20 things to do in 2020 by month

Here is a calendar of real actions you can take around your farm and home in the next year.

New Year’s resolutions are hard. Turns out, I cannot make big promises that last an entire year. So, instead I’m breaking it down into little decisions each month.

I’ve come up with 20 things to do in 2020 to benefit my home and farm. Feel free to duplicate or just use it as a template to spur you along in planning for this year.


1. Make a will. When it comes to planning for our demise, my husband and I have done the basics of “transfer on death” for vehicles and bank accounts and a beneficiary deed on file at the courthouse, but not a will. I know, right? Time for all of us to get one done.

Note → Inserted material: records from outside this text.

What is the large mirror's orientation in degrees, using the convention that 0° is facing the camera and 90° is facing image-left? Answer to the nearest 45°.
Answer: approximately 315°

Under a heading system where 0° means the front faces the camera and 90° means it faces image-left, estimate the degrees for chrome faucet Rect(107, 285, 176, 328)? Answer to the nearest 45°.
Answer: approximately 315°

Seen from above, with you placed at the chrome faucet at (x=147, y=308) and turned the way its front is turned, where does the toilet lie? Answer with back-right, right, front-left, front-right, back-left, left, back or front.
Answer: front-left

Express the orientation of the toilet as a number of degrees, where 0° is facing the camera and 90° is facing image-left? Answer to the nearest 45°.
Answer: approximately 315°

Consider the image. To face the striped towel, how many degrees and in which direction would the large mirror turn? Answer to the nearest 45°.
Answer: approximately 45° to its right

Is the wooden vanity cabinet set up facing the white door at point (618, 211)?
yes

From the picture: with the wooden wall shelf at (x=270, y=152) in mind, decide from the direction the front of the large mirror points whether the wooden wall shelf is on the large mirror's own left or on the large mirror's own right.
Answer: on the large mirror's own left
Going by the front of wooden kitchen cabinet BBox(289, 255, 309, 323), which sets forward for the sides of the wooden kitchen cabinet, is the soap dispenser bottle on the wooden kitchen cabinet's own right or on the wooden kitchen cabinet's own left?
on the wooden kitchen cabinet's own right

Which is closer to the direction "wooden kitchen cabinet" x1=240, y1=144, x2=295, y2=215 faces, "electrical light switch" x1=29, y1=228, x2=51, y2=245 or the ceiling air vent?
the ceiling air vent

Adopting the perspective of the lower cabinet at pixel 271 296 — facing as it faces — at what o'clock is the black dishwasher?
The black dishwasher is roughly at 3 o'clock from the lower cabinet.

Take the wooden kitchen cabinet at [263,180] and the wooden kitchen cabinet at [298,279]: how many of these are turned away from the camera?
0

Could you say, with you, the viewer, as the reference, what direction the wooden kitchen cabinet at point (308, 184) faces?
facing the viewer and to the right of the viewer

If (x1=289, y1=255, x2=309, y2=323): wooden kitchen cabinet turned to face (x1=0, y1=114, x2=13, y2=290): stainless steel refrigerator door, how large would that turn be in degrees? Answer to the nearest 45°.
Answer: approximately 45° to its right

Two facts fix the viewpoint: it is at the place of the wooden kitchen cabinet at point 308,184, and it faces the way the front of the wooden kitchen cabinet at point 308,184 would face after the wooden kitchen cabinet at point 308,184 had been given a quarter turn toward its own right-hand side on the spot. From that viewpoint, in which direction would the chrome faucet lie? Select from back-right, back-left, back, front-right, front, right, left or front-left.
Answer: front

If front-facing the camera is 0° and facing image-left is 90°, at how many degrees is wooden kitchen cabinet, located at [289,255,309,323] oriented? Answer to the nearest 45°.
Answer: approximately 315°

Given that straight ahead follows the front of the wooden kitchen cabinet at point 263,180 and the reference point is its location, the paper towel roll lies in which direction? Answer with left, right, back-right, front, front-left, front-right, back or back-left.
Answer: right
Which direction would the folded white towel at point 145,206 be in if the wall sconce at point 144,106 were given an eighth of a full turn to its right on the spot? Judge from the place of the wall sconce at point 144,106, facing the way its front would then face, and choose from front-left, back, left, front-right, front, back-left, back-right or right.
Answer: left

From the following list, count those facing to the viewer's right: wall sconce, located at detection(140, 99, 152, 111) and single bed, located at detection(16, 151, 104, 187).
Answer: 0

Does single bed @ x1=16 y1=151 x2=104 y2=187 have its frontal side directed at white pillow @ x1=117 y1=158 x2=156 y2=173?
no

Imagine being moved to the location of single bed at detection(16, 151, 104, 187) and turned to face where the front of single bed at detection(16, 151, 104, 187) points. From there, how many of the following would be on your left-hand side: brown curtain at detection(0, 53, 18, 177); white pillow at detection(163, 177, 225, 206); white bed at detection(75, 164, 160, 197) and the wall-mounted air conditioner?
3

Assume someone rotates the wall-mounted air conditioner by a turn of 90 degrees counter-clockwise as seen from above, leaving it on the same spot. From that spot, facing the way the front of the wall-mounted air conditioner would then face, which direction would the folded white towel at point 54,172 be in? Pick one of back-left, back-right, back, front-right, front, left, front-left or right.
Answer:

2. Create financial calendar. We all have big needs or wants in a year. Looking at a yearly view of finances can help decide when is the best time to pull the trigger on those purchases.


3. Establish a two-week budget. We’ve lived by bimonthly budgets for a while, but a wedding, travel and holidays last year took us off track. Time to stick to the budget.

4. Get a hearing test. When your kids repeat a question from a waiter who is standing right next to you, it is time to get your hearing checked. Hearing loss may be because of loud farm equipment or age, but it’s time to assess damage and search options.


5. Haul off farm junk. Scrap metal places pay for junk. The only thing holding me back is my energy. Time to load up the truck and trailer and clean up my farmstead.

6. Tackle weeds. They are the bane of my existence. This year, we’re getting rid of weeds in the pasture and yard. MU Extension will like that we are “starting clean.”


7. Ready spring equipment. I can’t remember the last time I cleaned the mower before the first clipping. I know farmers inspect spring planting equipment, but don’t skip the small stuff.

8. Seed pasture and yard. New grass here we come. Fingers crossed my husband buys a pull-behind seeder. It may make the January financial calendar.


Off. We all need time off from decisions. Here’s hoping this year, this month, we are all busy with planting.


9. Tend to the trees. We planted chestnut trees in 2019. This year, it’s time for drip line irrigation. My arms are tired of dragging the hose.

10. Create a farmscape. For years, we’ve invested money in livestock and kids. I’ve paid little attention to the landscape around my farm. New year, new do-it-yourself possibilities.


11. Financial checkup. Halfway through the year, how am I doing on my financial goals?

12. Attend a fair. The highlight of our kids’ summer was traveling to local fairs showing sheep. Make memories. Sit ringside just once this summer.


13. Spruce up siding. Get out the power washer and clean the siding both on the house and the barn.


14. Donate to a charity. While giving is a part of our family budget, it is important for us to go above and beyond in helping others. Plan philanthropic efforts.

15. Regrade driveway. Wear and tear by cars, trucks, livestock trailers and snowblowers take a toll on a farm drive. After 11 years with no new gravel, the drive needs an upgrade.


16. Attend a fall festival. Most of the fall festivals I visit, I’m searching for a story. This year, I will go to one just for fun.

17. Winterize equipment. Winterizing often is put on the back burner at our house as summer runs right into winter. I should know that preparing now means less hassle in spring.


18. Travel to see family. If you have kids who don’t live nearby, offer to drive to them. From someone who lived away from home for 10 years, it is fun to have visitors and not have to travel home every holiday.

19. Buy Thanksgiving flowers for a friend (not family). Find someone in your church, community or neighborhood who needs a little joy during the holidays and send flowers. Give.


20. Assess “20 things in 20." It’s good to look back and see progress. But I’m not going to sweat it, and neither should you, if we didn’t get all 20 things accomplished. There’s always “21 things in 21.”

Happy New Year’s resolution planning.